Gesetzesänderung im Widerrufsrecht

Mehr Rechtssicherheit für Online-Händler

Am 11. Juni 2010 traten neue Vorschriften für das Widerrufs- und Rückgaberecht in Kraft. Diese Änderungen sollen zu mehr Rechtssicherheit im Online-Handel führen.

Eine wesentliche Änderung ist die Überführung der Musterbelehrungen (Widerrufs- und Rückgaberecht) in das Einführungsgesetz zum BGB und  die Ausgestaltung als formelles Gesetz. Damit verliert das Muster seinen größten Schwachpunkt, nämlich die uneinheitliche Anwendung und Auslegung durch die Instanzgerichte.

Die Änderungen im Muster erfolgen aufgrund einer Änderung im Wortlaut des § 355 BGB. Die Widerrufsfrist beträgt jetzt zwei Wochen, wenn die vollständige Widerrufs- und Rückgabebelehrung dem Verbraucher spätestens zum Zeitpunkt des Vertragsschlusses in Textform mitgeteilt wird. Neu ist, dass die Widerrufs- und Rückgabefrist bei Fernabsatzverträgen, d.h. bei Internetverträgen aber auch bei Verträgen, die über das Telefon abgeschlossen werden, auch dann nur zwei Wochen beträgt, wenn die vollständige Belehrung unverzüglich nach Vertragsschluss dem Verbraucher in Textform, beispielsweise als E-Mail, mitgeteilt wird. Die Widerrufsfrist dauert nur noch dann einen Monat, wenn die Mitteilung nicht unverzüglich nach Vertragsschluss, sondern erst später stattfindet. In Zukunft wird es also darauf ankommen, was man unter dem Begriff „unverzüglich“ zu verstehen hat. Hier bleibt die Rechtsprechung abzuwarten.

Geregelt wird nun auch der Wertersatz für die bestimmungsgemäße Ingebrauchnahme der gekauften Ware für eBay-Händler. Hier reicht jetzt ebenfalls eine Belehrung über die Möglichkeit des Wertersatzes unverzüglich nach Vertrags-schluss in Textform aus. Es gilt aber zu beachten, dass der EuGH im September 2009 zu der Frage des Wertersatzes eine grundlegende Entscheidung getroffen hat. Die einzigen Kosten, die dem Verbraucher in Folge der Ausübung seines Widerrufsrechts auferlegt werden können, sind die unmittelbaren Kosten der Rücksendung. Zudem können sich Wertersatzansprüche gegen den Verbraucher aus nationalen Vorschriften ergeben. Der Verbraucher hat in diesem Fall einen angemessenen Wertersatz zu zahlen, wenn er die durch Vertragsabschluss im Fernabsatz gekaufte Ware mit den Grundsätzen des bürgerlichen Rechts (wie denen von Treu und Glauben oder der ungerechtfertigten Bereicherung) unvereinbaren Art und Weise benutzt hat. Das Urteil des EuGH wird bereits im Rahmen eines neuen Gesetzgebungsverfahrens behandelt.
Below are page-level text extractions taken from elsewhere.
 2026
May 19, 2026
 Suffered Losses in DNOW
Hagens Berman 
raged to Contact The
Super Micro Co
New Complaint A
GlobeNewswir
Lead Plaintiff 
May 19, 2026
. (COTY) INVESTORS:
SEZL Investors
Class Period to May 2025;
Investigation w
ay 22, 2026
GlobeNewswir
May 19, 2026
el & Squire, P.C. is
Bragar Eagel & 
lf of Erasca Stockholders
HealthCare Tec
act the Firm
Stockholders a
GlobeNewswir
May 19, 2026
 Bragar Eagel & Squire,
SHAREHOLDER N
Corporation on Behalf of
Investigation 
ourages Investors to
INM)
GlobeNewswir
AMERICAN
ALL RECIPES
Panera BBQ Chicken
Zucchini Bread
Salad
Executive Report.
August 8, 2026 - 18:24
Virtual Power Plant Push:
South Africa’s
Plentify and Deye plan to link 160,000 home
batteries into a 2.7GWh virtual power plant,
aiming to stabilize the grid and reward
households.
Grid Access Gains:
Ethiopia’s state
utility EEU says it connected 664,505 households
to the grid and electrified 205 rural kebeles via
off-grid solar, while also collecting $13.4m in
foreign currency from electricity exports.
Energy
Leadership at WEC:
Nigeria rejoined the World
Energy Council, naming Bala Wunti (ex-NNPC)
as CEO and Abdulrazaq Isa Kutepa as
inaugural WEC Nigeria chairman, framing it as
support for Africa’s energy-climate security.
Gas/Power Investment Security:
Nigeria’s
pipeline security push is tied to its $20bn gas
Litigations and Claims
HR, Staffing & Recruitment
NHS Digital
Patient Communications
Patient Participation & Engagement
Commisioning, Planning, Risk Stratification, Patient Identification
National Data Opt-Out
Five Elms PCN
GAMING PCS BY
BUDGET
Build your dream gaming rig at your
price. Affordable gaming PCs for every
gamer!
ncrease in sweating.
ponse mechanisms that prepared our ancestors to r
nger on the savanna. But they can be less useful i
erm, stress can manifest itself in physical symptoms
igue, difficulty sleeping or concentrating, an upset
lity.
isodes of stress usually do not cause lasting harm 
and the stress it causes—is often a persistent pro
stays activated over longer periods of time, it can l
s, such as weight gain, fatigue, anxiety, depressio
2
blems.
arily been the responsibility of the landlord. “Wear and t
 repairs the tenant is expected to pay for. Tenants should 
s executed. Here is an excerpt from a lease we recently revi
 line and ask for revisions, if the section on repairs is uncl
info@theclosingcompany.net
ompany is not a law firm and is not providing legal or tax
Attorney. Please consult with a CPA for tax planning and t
Die zukünftig geltenden Widerrufs- und Rückgaberechte heben die bislang geltende Ungleich-behandlung von eBay-Händlern und Online-Shops in den Punkten Fristlänge, Wertersatz und Rückgaberecht auf. Wer die ab 11. Juni 2010 geltende Musterbelehrung korrekt nutzt, erfüllt nun die Voraussetzungen, die das Gesetz an eine Widerrufs- und Rückgabebelehrung stellt und kann höchstwahrscheinlich nicht mehr erfolgreich für die Verwendung des Musters abgemahnt werden.
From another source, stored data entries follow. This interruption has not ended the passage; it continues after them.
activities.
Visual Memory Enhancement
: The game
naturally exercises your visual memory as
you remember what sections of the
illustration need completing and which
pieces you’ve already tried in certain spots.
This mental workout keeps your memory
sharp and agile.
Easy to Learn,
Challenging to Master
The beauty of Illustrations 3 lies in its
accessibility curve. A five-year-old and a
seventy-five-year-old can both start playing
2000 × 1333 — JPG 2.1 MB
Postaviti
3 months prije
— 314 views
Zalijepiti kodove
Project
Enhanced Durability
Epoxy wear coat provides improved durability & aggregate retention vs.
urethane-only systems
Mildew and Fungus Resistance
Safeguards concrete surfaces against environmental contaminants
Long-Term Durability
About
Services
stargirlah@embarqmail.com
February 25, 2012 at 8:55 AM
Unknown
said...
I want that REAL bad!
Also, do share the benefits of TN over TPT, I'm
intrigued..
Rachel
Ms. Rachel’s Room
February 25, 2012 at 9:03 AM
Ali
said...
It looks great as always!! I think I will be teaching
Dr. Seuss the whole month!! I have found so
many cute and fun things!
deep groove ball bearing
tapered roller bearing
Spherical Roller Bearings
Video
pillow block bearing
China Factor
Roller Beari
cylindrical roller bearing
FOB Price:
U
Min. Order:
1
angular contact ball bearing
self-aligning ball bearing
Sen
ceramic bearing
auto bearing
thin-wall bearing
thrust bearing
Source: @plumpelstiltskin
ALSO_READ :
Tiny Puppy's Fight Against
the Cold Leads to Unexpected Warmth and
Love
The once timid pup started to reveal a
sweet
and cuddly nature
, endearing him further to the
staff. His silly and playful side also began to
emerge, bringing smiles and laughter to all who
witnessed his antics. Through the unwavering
Diejenigen eBay-Händler, die eine Unterlassungserklärung abgegeben haben, in der sie erklärt haben, nicht die zwei-Wochen-Frist zu verwenden, müssen nun die bestehende Unterlassungsvereinbarung mit dem Mitbewerber kündigen, damit dieser keine Vertragsstrafe, die regelmäßig in der Unterlassungserklärung vereinbart wurde, geltend machen kann. Wer im Rahmen einer einstweiligen Verfügung dazu verpflichtet wurde oder ein Urteil gegen sich ergehen lassen musste, sollte sich hinsichtlich geeigneter Maßnahmen mit seinem Rechtsanwalt in Verbindung setzen.
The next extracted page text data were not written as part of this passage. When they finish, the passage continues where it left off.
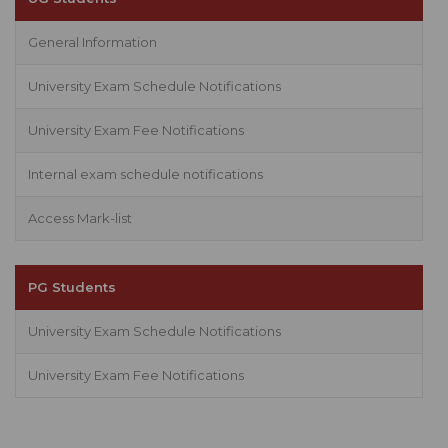
General Information
University Exam Schedule Notifications
University Exam Fee Notifications
Internal exam schedule notifications
Access Mark-list
PG Students
University Exam Schedule Notifications
University Exam Fee Notifications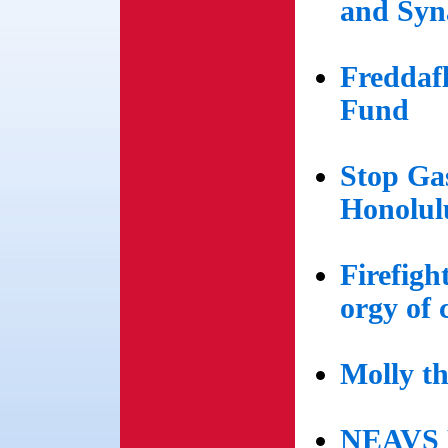
and Syn
Freddaf
Fund
Stop Gas
Honolul
Firefigh
orgy of 
Molly t
NEAVS H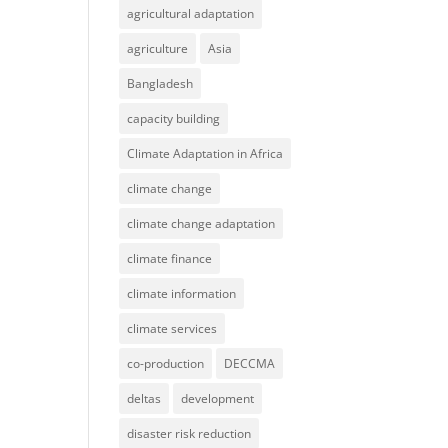
agricultural adaptation
agriculture
Asia
Bangladesh
capacity building
Climate Adaptation in Africa
climate change
climate change adaptation
climate finance
climate information
climate services
co-production
DECCMA
deltas
development
disaster risk reduction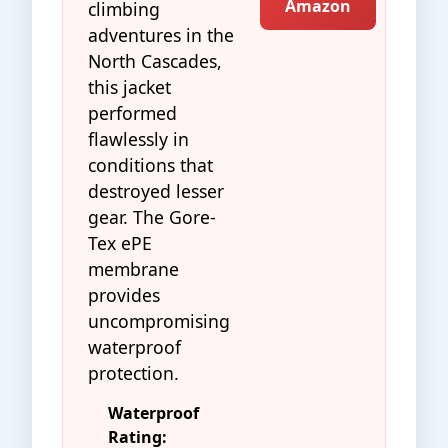
Amazon
climbing
adventures in the
North Cascades,
this jacket
performed
flawlessly in
conditions that
destroyed lesser
gear. The Gore-
Tex ePE
membrane
provides
uncompromising
waterproof
protection.
Waterproof
Rating: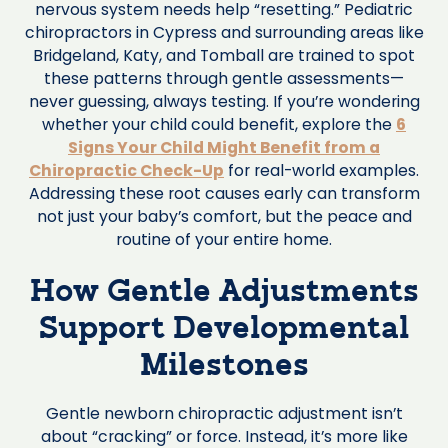
nervous system needs help “resetting.” Pediatric
chiropractors in Cypress and surrounding areas like
Bridgeland, Katy, and Tomball are trained to spot
these patterns through gentle assessments—
never guessing, always testing. If you’re wondering
whether your child could benefit, explore the
6
Signs Your Child Might Benefit from a
Chiropractic Check-Up
for real-world examples.
Addressing these root causes early can transform
not just your baby’s comfort, but the peace and
routine of your entire home.
How Gentle Adjustments
Support Developmental
Milestones
Gentle newborn chiropractic adjustment isn’t
about “cracking” or force. Instead, it’s more like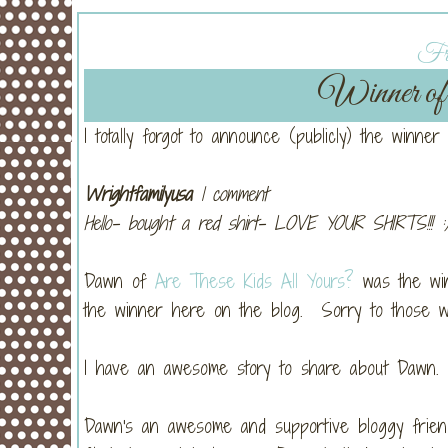
Fri
Winner of 
I totally forgot to announce (publicly) the winner
Wrightfamilyusa
1 comment
Hello- bought a red shirt- LOVE YOUR SHIRTS!!! :
Dawn of
Are These Kids All Yours?
was the winn
the winner here on the blog. Sorry to those w
I have an awesome story to share about Dawn.
Dawn's an awesome and supportive bloggy friend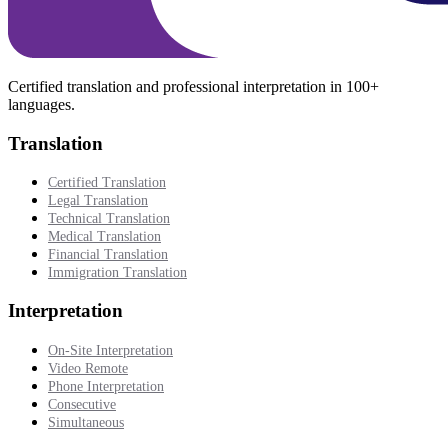
Certified translation and professional interpretation in 100+
languages.
Translation
Certified Translation
Legal Translation
Technical Translation
Medical Translation
Financial Translation
Immigration Translation
Interpretation
On-Site Interpretation
Video Remote
Phone Interpretation
Consecutive
Simultaneous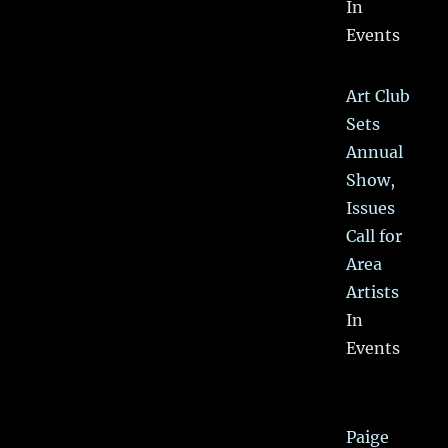
In
Events
Art Club
Sets
Annual
Show,
Issues
Call for
Area
Artists
In
Events
Paige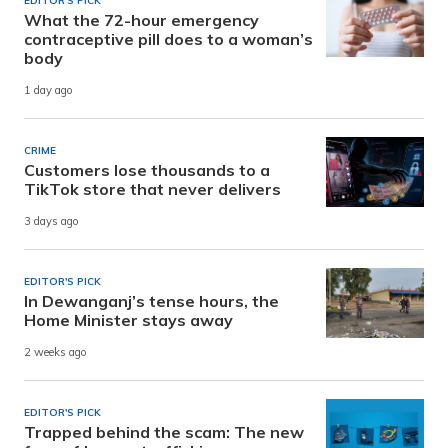
EDITOR'S PICK
What the 72-hour emergency
contraceptive pill does to a woman’s
body
1 day ago
CRIME
Customers lose thousands to a
TikTok store that never delivers
3 days ago
EDITOR'S PICK
In Dewanganj’s tense hours, the
Home Minister stays away
2 weeks ago
EDITOR'S PICK
Trapped behind the scam: The new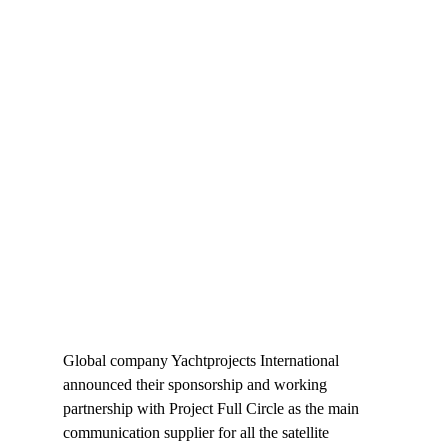
Global company Yachtprojects International 
announced their sponsorship and working 
partnership with Project Full Circle as the main 
communication supplier for all the satellite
Achtung: Verpassen Sie nicht Ihre Widerrufsbe-lehrung rechtzeitig anzupassen. Ansonsten besteht Abmahngefahr, denn die bis jetzt geltende Musterwiderrufsbelehrung ist dann rechtswidrig.  Die neuen Musterbelehrungen können über den Bürgerzugang des Bundesgesetzblattes (www.bgbl.de) in der Ausgabe Nr. 49 vom 3.8. 2009, S. 2355 abgerufen werden.